Price elasticity of demand is a model used in economics to determine the elasticity or the response to the demand of the product about the changes in prices. According to the rule of supply and demand, when the demand is high, the prices are higher, and when the supply is higher, the prices are lower. In the case of Nike Company, the company enjoys the monopoly in the market, as minor changes are experienced as a response to the changes in supply and demand ( Macchion et al., 2017 ). The demand for Nike athletic sports shoes is price inelastic as minor change are experienced in quantity demanded when the prices are increased or reduced in the market.

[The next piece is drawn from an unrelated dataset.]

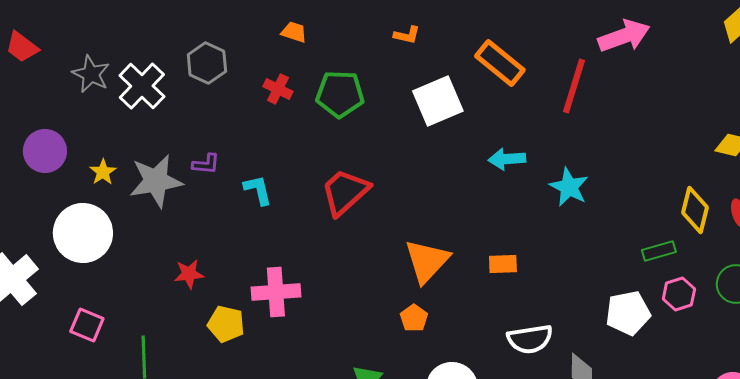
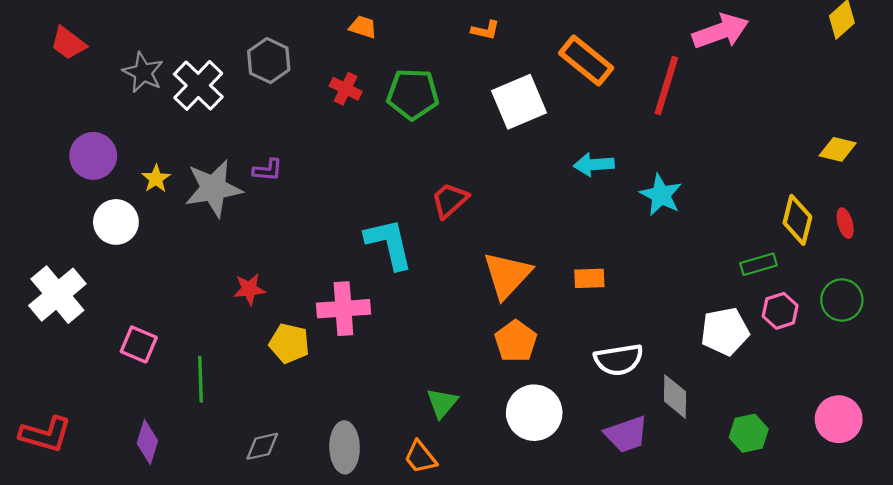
cyan L-shape: (258, 190) -> (389, 244), moved, size x1.6
red trapezoid: (345, 192) -> (450, 200), moved, size x0.7
white circle: (83, 233) -> (116, 222), moved, size x0.7
orange pentagon: (414, 318) -> (516, 341), moved, size x1.4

Quality of the product is the major factor that determines the customer responsiveness to the price changes of athletic sports shoes in the market. The demand for the products remains high despite the increase in the price of the products.
Since the demand for the product is price inelastic, the company has the liberty to increase the prices as per the quality of the products supplied in the market. When the quality of the product is improved, the company will increase the prices without affecting the demand for the product ( Bandi, Moreno, & Xu, 2017 ). The revenue received by Nike Company from the product increases steadily, as the quality of the products remains higher while the price increases.
References
Bandi, C., Moreno, A., & Xu, Z. (2017). The Hidden Costs of Dynamic Pricing: Empirical Evidence from Online Retailing in Emerging Markets.
Macchion, L., Danese, P., Fornasiero, R., & Vinelli, A. (2017). Personalisation management in supply networks: an empirical study within the footwear industry. International Journal of Manufacturing Technology and Management , 31 (4), 362-386.